Consigne =
Dans l'extrait sur la peur de l'opinion des autres, quelle est, selon Michael Gervais, la première étape pour se libérer du pouvoir que ces opinions exercent sur nous ?

Extrait =
■ ■ ■ ■

Ces derniers temps, nous entendons beaucoup parler du syndrome FOMO (fear of missing out), ou la « peur de rater quelque chose ». Mais une autre notion existe : FOPO (fear of other people’s opinions), « la peur de l’opinion des autres ». Le psychologue Michael Gervais, un des principaux experts de la relation entre l’esprit et les performances humaines, estime que la peur de l’opinion des autres est un dangereux frein au potentiel humain.

Un article de Rodger Dean Duncan pour Forbes US – traduit par Lisa Deleforterie

 

Selon Michael Gervais, le souci de savoir ce que les gens pensent de nous est devenu une obsession irrationnelle, improductive et malsaine dans notre monde moderne. Les personnes qui souffrent d’une FOPO perdent la foi et la confiance en elles-mêmes et leurs performances s’en ressentent.

Le psychologue a passé sa carrière à aider des personnes très performantes dans le monde des affaires, du sport, des arts et de la science lorsqu’elles avaient besoin d’atteindre des objectifs extraordinaires. Il compte parmi ses clients des détenteurs de records du monde, des athlètes olympiques, des artistes et des musiciens de renommée internationale, les meilleurs joueurs de tous les sports majeurs et des PDG du classement Fortune 100.

Son nouveau livre s’intitule The First Rule of Mastery : Stop Worrying About What People Think of You.

L’essentiel ? Lorsque nous accordons plus d’importance à l’opinion des autres qu’à la nôtre, nous vivons notre vie selon leurs conditions, et non selon les nôtres. La clé d’une vie performante est de rediriger notre attention du monde extérieur vers le monde intérieur. La première question qui s’impose est de savoir quel rôle joue la conscience de soi (ou l’absence de conscience de soi) dans le phénomène FOPO.

 

Les réseaux sociaux accentuent la peur de l’opinion des autres

M. Gervais reconnaît que l’attention accrue que suscitent les réseaux sociaux peut aggraver le phénomène de FOPO. « En étant constamment exposés aux moments forts de la vie des autres, les gens peuvent tomber dans le piège de la comparaison constante, rechercher une validation externe et regarder à l’extérieur d’eux-mêmes pour savoir comment ils se sentent dans leur peau », explique-t-il.

Selon lui, la première étape pour se libérer du pouvoir que les opinions des autres exercent sur nous consiste à prendre conscience de nos craintes. « Pour modifier notre relation avec le phénomène FOPO, nous devons être conscients de nos processus de pensée et de la manière dont ils influencent nos perceptions et nos comportements », explique-t-il. « Cela implique de comprendre ses préjugés, ses croyances et les modèles mentaux qui façonnent notre vision du monde. »

 

L’importance de l’identité personnelle

Selon lui, l’identité personnelle est l’un des terrains les plus fertiles pour la FOPO. « Nous avons un besoin naturel de nous définir par rapport au monde qui nous entoure, afin de donner aux autres un moyen clair de penser à nous », explique-t-il. Réduite à sa plus simple expression, l’identité renvoie à la manière dont les gens répondent à la question « Qui suis-je ? ».

■ ■ ■ ■

Données fournies =
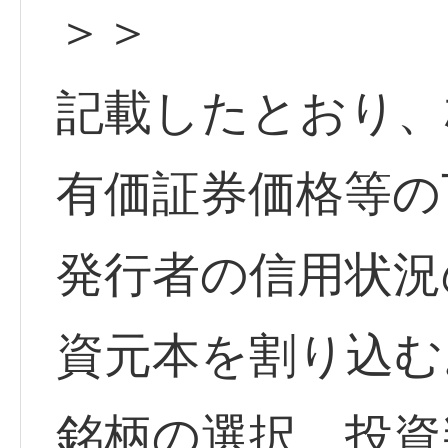
＞＞
記載したとおり、
有価証券価格等の
発行者の信用状況
資元本を割り込む
銘柄の選択、投資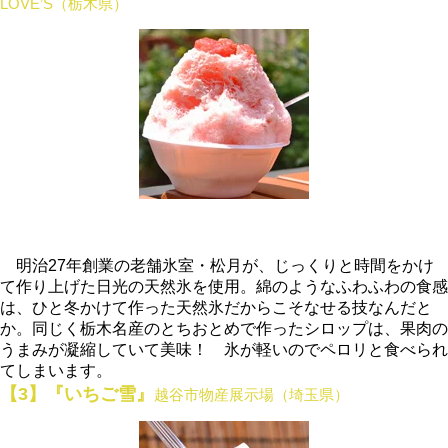
LOVE’S（栃木県）
明治27年創業の老舗氷室・松月が、じっくりと時間をかけ
て作り上げた日光の天然氷を使用。綿のようなふわふわの食感
は、ひと冬かけて作った天然氷だからこそなせる技なんだと
か。同じく栃木名産のとちおとめで作ったシロップは、果肉の
うまみが凝縮していて美味！ 氷が軽いのでペロリと食べられ
てしまいます。
【3】『いちご雪』
越谷市物産展示場（埼玉県）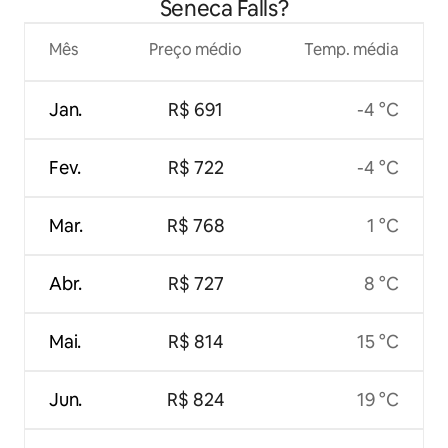
Seneca Falls?
Mês
Preço médio
Temp. média
Jan.
R$ 691
-4 °C
Fev.
R$ 722
-4 °C
Mar.
R$ 768
1 °C
Abr.
R$ 727
8 °C
Mai.
R$ 814
15 °C
Jun.
R$ 824
19 °C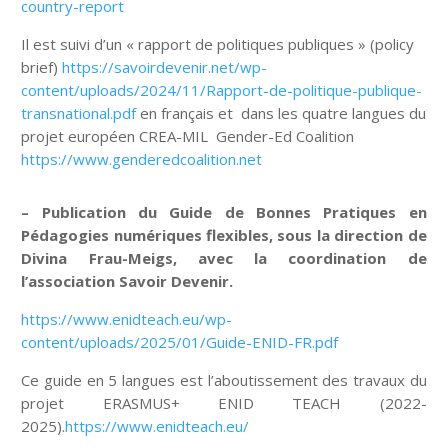
country-report
Il est suivi d’un « rapport de politiques publiques » (policy
brief)
https://savoirdevenir.net/wp-
content/uploads/2024/11/Rapport-de-politique-publique-
transnational.pdf
en français et dans les quatre langues du
projet européen CREA-MIL Gender-Ed Coalition
https://www.genderedcoalition.net
– Publication du Guide de Bonnes Pratiques en
Pédagogies numériques flexibles, sous la direction de
Divina Frau-Meigs, avec la coordination de
l’association Savoir Devenir.
https://www.enidteach.eu/wp-
content/uploads/2025/01/Guide-ENID-FR.pdf
Ce guide en 5 langues est l’aboutissement des travaux du
projet ERASMUS+ ENID TEACH (2022-
2025).
https://www.enidteach.eu/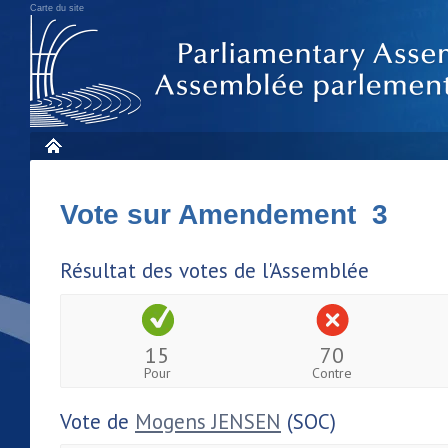
Carte du site
Vote sur Amendement 3
Résultat des votes de l'Assemblée
15
70
Pour
Contre
Vote de
Mogens JENSEN
(SOC)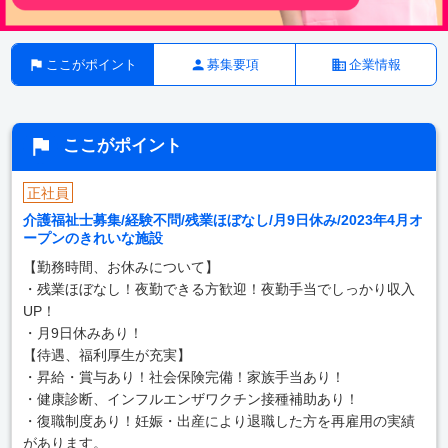
ここがポイント
募集要項
企業情報
ここがポイント
正社員
介護福祉士募集/経験不問/残業ほぼなし/月9日休み/2023年4月オ
ープンのきれいな施設
【勤務時間、お休みについて】
・残業ほぼなし！夜勤できる方歓迎！夜勤手当でしっかり収入
UP！
・月9日休みあり！
【待遇、福利厚生が充実】
・昇給・賞与あり！社会保険完備！家族手当あり！
・健康診断、インフルエンザワクチン接種補助あり！
・復職制度あり！妊娠・出産により退職した方を再雇用の実績
があります。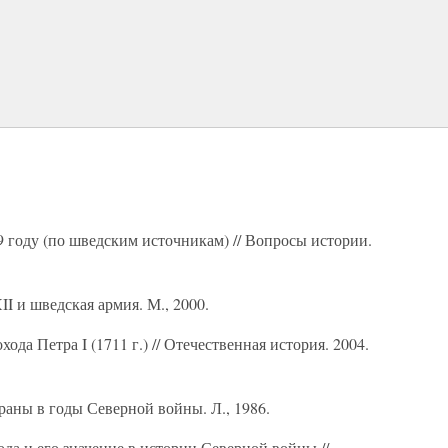
 году (по шведским источникам) // Вопросы истории.
II и шведская армия. М., 2000.
да Петра I (1711 г.) // Отечественная история. 2004.
раны в годы Северной войны. Л., 1986.
ода и его значение в истории Северной войны //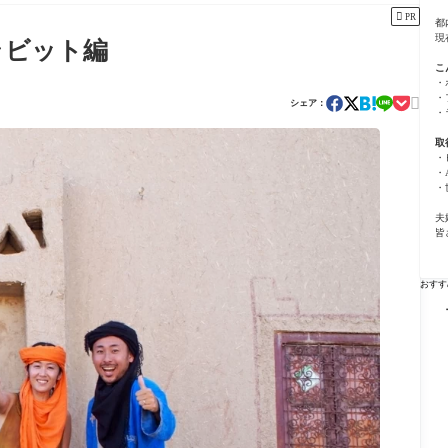

PR
都
現
ラビット編
こ
・
・

シェア：
・
取
・
・
・
夫
皆
おすす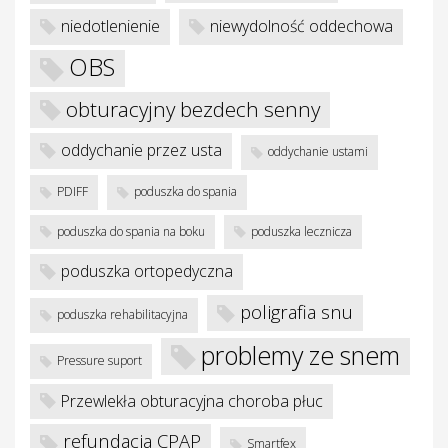
niedotlenienie
niewydolność oddechowa
OBS
obturacyjny bezdech senny
oddychanie przez usta
oddychanie ustami
PDIFF
poduszka do spania
poduszka do spania na boku
poduszka lecznicza
poduszka ortopedyczna
poligrafia snu
poduszka rehabilitacyjna
problemy ze snem
Pressure suport
Przewlekła obturacyjna choroba płuc
refundacja CPAP
Smartfex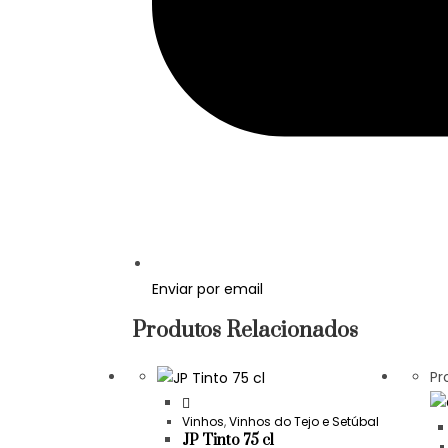
Enviar por email
Produtos Relacionados
Pr
Vinhos
,
Vinhos do Tejo e Setúbal
JP Tinto 75 cl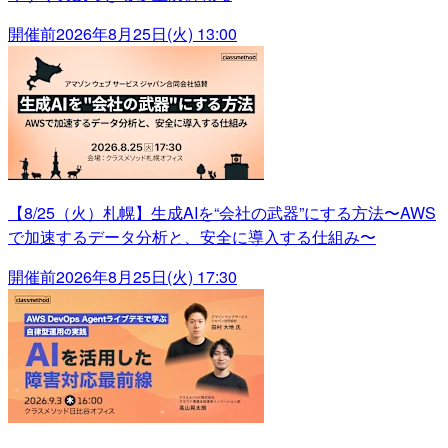
開催前
2026年8月25日(火) 13:00
【8/25（火）札幌】生成AIを“会社の武器”にする方法〜AWS
で加速するデータ分析と、安全に導入する仕組み〜
開催前
2026年8月25日(火) 17:30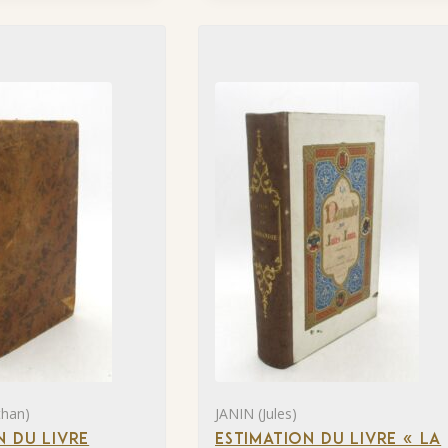
than)
JANIN (Jules)
N DU LIVRE
ESTIMATION DU LIVRE « LA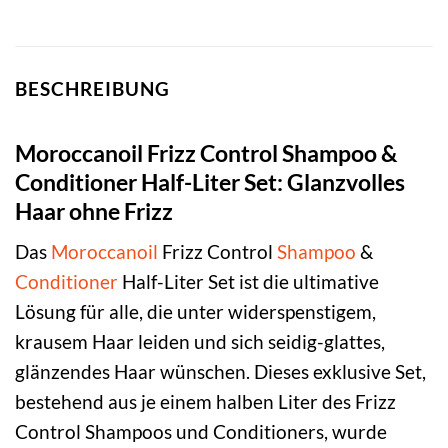
BESCHREIBUNG
Moroccanoil Frizz Control Shampoo &
Conditioner Half-Liter Set: Glanzvolles
Haar ohne Frizz
Das
Moroccanoil
Frizz Control
Shampoo
&
Conditioner
Half-Liter Set ist die ultimative
Lösung für alle, die unter widerspenstigem,
krausem Haar leiden und sich seidig-glattes,
glänzendes Haar wünschen. Dieses exklusive Set,
bestehend aus je einem halben Liter des Frizz
Control Shampoos und Conditioners, wurde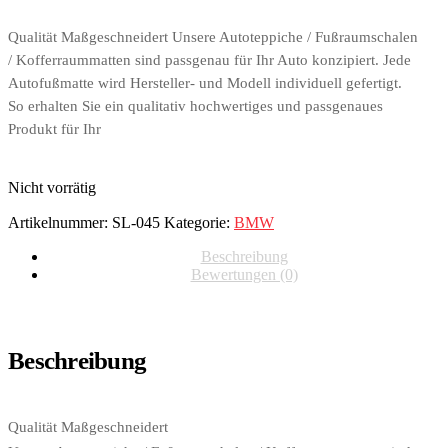
Qualität Maßgeschneidert Unsere Autoteppiche / Fußraumschalen
/ Kofferraummatten sind passgenau für Ihr Auto konzipiert. Jede
Autofußmatte wird Hersteller- und Modell individuell gefertigt.
So erhalten Sie ein qualitativ hochwertiges und passgenaues
Produkt für Ihr
Nicht vorrätig
Artikelnummer:
SL-045
Kategorie:
BMW
Beschreibung
Bewertungen (0)
Beschreibung
Qualität Maßgeschneidert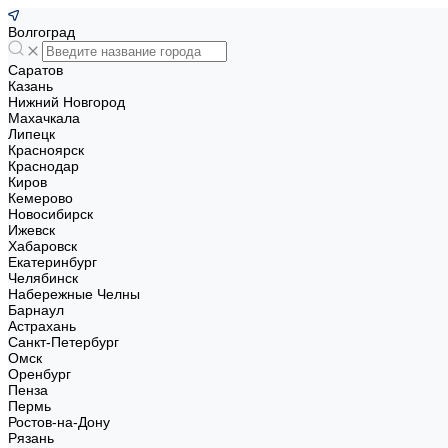
Волгоград
Саратов
Казань
Нижний Новгород
Махачкала
Липецк
Красноярск
Краснодар
Киров
Кемерово
Новосибирск
Ижевск
Хабаровск
Екатеринбург
Челябинск
Набережные Челны
Барнаул
Астрахань
Санкт-Петербург
Омск
Оренбург
Пенза
Пермь
Ростов-на-Дону
Рязань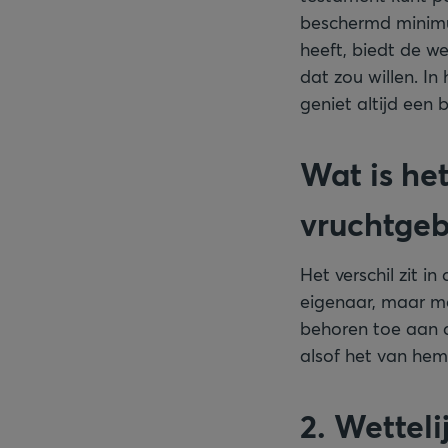
beschermd minimu
heeft, biedt de w
dat zou willen. In
geniet altijd een
Wat is he
vruchtgeb
Het verschil zit i
eigenaar, maar ma
behoren toe aan d
alsof het van hem
2. Wetteli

■ ■ ■ ■

Réponse =
Prendre conscience de nos craintes.